Hector went out into the backyard with Bilal, and his father handed them both a beer.
Bilal refused the alcohol with a slight shake of his head.
‘Come on, just one drink.’
‘I don’t drink alcohol anymore, Manoli. You know that.’ Hector’s father laughed. ‘You must be the only Aboriginal in Australia who not want drink.’
‘No, I’m not. I hear there’s also this other guy in Townsville.’
‘I go get you a Coke.’
As his father shuffled slowly to the verandah, Hector pulled his friend aside and apologised.
Bilal raised his hand to stop him. ‘Don’t worry about it. He remembers me from when I was drunk all the time.’
‘We were, weren’t we?’
And as young men they had been. It was the tail end of school, back when Bilal was a bloke called Terry. Hector’s memories of his late adolescence were of seemingly endless nights of parties, clubbing, seeing bands, taking drugs, drinking, chatting up girls. Sometimes there were fights—like the night outside the doors of Inflation in King Street, when a bouncer had taken one look at Terry’s proud black pockmarked face and refused the youth entry. Hector swung at the massive bouncer and punched him square in the nose. The man bellowed and rushed at both of them, throwing Hector against a parked car—he still remembered it was a Jaguar—and with one arm keeping Terry at bay, he kept punching into him, a volley of jabs, into Hector’s back, his face, into his belly, his groin, his jaw. He’d been crippled for a week, and on top of that Terry had been furious with him for starting the incident in the first place. ‘Fucking useless wog, did I ask you to defend me?’

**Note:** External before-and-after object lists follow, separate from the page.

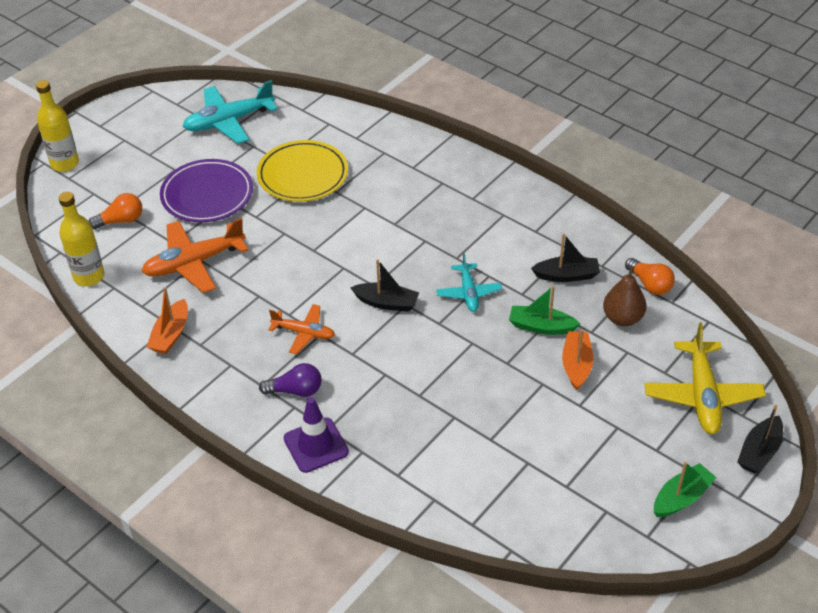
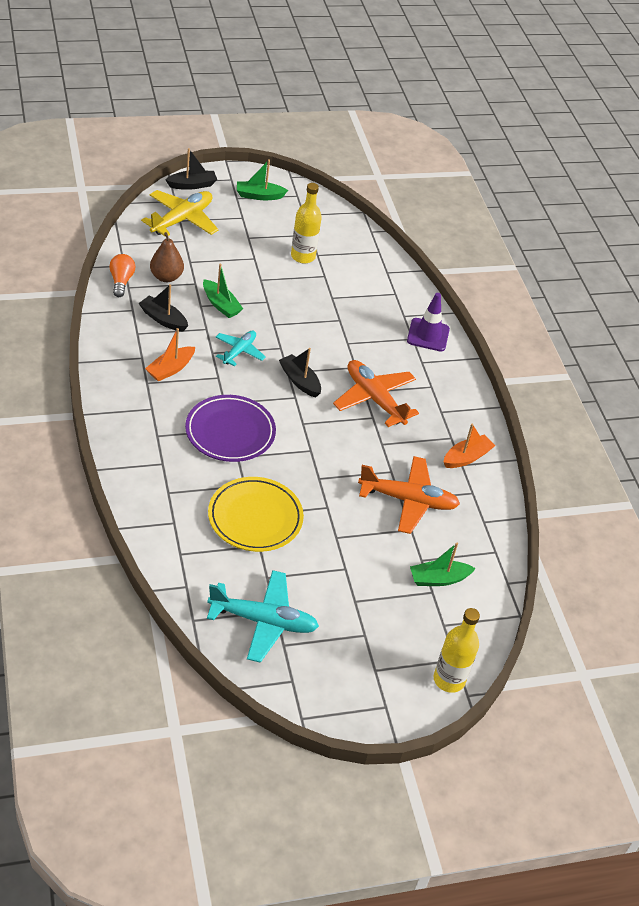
camera: 150 degrees left, 0 degrees up
(89, 276) = (497, 544): yellow bottle -> yellow bottle (303, 256)
(121, 220) = (438, 579): orange light bulb -> green boat
(207, 195) = (349, 554): purple plate -> purple plate (230, 432)
(295, 390) = (413, 370): purple light bulb -> none
(304, 333) = (374, 399): orange plane -> orange plane, size x1.68
(576, 365) = (229, 274): orange boat -> orange boat (170, 369)

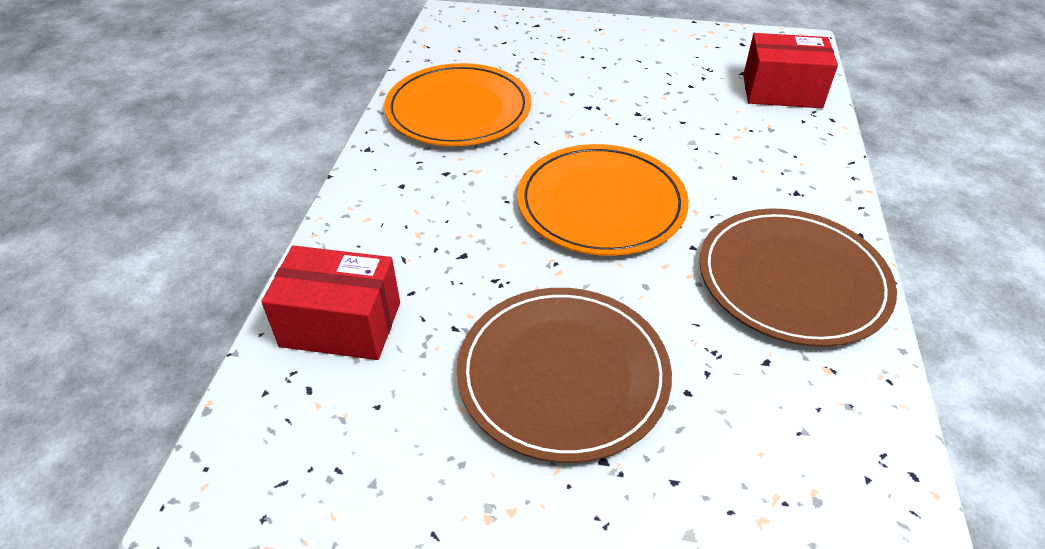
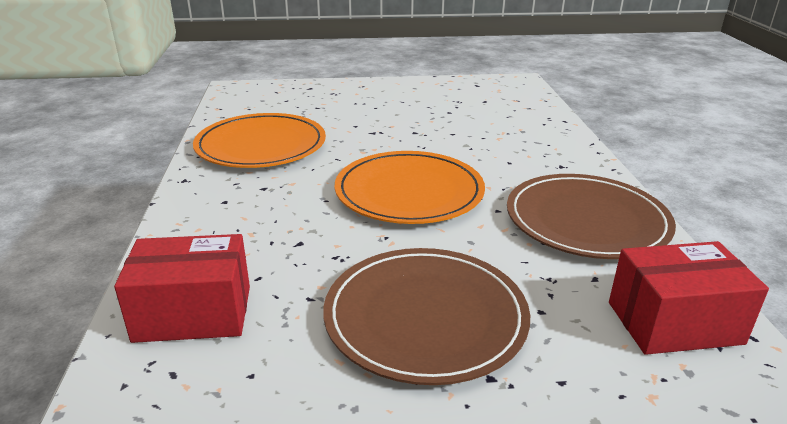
camera: 15 degrees left, 15 degrees down
(781, 91) = (519, 109): red box -> red box (674, 323)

Hector’s mother, of course, had blamed it all on his friend. ‘That Terry is an animal,’ she screamed at him. ‘Why are you friends with that
mavraki
, that blackie, all he knows to do is drink.’ But they had always been good friends, since sitting together in Year Eight in school, a friendship that continued even when Terry left to go to tech to start his sign writing apprenticeship, that flourished even as Hector went off to uni to do his commerce degree. They were still good friends—now in their forties, still living in the same neighbourhood in which they had grown up and gone to school. It was a continuity they both cherished even though they saw each other rarely. Terry had found Islam, changed his name, and stopped drinking, dedicating himself to his new faith and to protecting his family. Hector watched fondly as his friend took the Coke from Manolis, thanking him for it in the school-yard Greek that Hector had taught him when they were both fourteen. He knew that his friend was happier than at any other moment in his life. Bilal no longer lost himself in destructive rages, no longer hurt himself or dared death. But Hector also missed those nights of drinking and laughing and listening to music and being high. He wished he could split his mate into two: mostly he wanted him to be Bilal, but sometimes he wanted a night with Terry. It had been a long time since such a night.